Dieser Prozess der verlagerten Fertigung hatte mehrere Vorteile: Produkte wurden günstiger. Davon profitierten Konsumenten in der westlichen Welt. Würde man ein iPhone in den USA oder Deutschland herstellen, würde es durch die höheren Löhne zwischen 200 und 300 Euro mehr kosten. Die Konzerne wie Apple konnten somit günstiger produzieren, ihre Margen erhöhen, und ihre Aktienkurse stiegen.

Von diesem Prozess profitierten außerdem Länder wie China: Das monatliche Grundgehalt von Foxconn-Mitarbeitern in Shenzhen erscheint mit rund 400 Euro im Monat noch immer grotesk niedrig. Für viele Chinesen vom Land bedeutet ein Job in der Fabrik allerdings ein Gehaltssprung von mehreren hundert Prozent. Es gibt keinen Grund, die Arbeitsbedingungen bei Foxconn schönzureden. Zur Wahrheit gehört aber auch, dass sich die allermeisten Wanderarbeiter nicht ausgebeutet oder als Opfer fühlen. Im Gegenteil: In meiner Zeit in China stieß ich meist auf Menschen, die sich als selbstwirksamer empfanden als viele Festangestellte mit 30 Urlaubstagen im Westen. Länder, mit billigen Arbeitskräften, profitierten also von diesem Prozess und kletterten so auf der globalen Wertschöpfungskette nach oben.

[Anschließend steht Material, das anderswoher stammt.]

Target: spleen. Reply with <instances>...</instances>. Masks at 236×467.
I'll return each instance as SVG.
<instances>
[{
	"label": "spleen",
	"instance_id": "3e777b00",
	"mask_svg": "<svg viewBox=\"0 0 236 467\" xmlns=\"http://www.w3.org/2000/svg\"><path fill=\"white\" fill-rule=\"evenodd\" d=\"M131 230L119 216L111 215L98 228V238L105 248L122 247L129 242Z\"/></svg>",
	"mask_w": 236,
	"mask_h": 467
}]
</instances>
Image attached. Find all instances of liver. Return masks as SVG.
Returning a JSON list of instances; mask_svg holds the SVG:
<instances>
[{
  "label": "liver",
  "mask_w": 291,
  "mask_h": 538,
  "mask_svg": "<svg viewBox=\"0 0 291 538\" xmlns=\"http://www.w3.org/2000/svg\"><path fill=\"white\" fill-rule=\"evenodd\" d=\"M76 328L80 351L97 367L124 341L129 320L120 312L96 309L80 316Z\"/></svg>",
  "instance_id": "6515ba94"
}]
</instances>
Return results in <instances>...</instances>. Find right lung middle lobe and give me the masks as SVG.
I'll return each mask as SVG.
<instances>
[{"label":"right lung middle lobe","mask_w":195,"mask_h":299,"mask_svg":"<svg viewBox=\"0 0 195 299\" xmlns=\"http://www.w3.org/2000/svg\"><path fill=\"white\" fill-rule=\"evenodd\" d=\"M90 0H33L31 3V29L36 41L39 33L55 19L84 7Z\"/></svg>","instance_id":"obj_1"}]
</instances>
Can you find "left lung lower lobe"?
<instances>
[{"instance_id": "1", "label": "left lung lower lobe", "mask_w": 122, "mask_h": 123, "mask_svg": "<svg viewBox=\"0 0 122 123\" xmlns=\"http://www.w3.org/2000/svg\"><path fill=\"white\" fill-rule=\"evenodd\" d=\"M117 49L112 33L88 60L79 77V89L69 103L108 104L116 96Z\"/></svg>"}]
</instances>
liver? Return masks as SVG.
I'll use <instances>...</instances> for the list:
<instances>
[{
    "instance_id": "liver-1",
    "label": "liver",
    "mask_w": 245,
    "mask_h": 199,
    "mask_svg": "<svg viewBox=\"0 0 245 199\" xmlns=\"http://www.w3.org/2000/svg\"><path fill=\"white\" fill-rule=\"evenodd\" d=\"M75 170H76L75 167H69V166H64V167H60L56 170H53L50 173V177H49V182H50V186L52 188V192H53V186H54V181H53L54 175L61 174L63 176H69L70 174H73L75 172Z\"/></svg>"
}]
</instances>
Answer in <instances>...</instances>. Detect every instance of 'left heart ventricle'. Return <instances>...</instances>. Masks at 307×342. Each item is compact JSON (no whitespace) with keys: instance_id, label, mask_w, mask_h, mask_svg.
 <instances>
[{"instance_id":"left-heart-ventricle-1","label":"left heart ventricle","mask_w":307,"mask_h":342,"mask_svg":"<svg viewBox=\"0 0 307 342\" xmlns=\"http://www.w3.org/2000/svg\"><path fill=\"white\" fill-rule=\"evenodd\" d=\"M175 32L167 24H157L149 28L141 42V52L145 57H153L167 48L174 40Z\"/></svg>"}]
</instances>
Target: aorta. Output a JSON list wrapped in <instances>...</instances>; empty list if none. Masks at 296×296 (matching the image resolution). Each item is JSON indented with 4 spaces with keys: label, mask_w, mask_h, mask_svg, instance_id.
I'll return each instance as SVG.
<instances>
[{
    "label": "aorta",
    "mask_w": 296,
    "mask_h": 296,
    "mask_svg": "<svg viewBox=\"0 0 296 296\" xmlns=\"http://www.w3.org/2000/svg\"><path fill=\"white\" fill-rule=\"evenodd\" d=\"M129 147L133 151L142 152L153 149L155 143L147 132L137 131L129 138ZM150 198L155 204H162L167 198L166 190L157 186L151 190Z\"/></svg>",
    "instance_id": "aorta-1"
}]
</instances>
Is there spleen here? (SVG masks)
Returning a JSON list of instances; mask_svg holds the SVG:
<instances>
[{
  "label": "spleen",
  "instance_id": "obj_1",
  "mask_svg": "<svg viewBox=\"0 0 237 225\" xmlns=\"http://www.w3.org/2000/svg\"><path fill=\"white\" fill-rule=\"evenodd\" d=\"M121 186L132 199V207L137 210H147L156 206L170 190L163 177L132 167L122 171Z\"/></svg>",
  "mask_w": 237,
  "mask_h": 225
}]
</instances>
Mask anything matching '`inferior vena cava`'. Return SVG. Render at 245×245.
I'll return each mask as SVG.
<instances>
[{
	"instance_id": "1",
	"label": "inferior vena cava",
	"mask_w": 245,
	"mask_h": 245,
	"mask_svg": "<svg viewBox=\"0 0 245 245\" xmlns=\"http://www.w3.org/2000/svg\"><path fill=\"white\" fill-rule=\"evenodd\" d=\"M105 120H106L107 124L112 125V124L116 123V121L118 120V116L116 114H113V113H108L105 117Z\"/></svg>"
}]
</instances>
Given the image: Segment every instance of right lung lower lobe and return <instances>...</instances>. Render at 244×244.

Etwa zeitgleich nahm auch in westlichen Ländern die Immigration zu. Der Anteil der im Ausland geborenen Bevölkerung stieg von etwa 7,9 Prozent im Jahr 1990 auf 13,7 Prozent im Jahr 2021, was den höchsten Stand seit 1910 darstellt. In Deutschland stieg der „Ausländer“-Anteil von knapp 7 Prozent 1990 auf 27 Prozent 2023. Viele Unternehmen hatten also sowohl international als auch national Zugriff auf günstige Arbeitskräfte. In Europa wurden diese zudem dringend gebraucht, um das in Schieflage geratene Rentensystem zu stabilisieren.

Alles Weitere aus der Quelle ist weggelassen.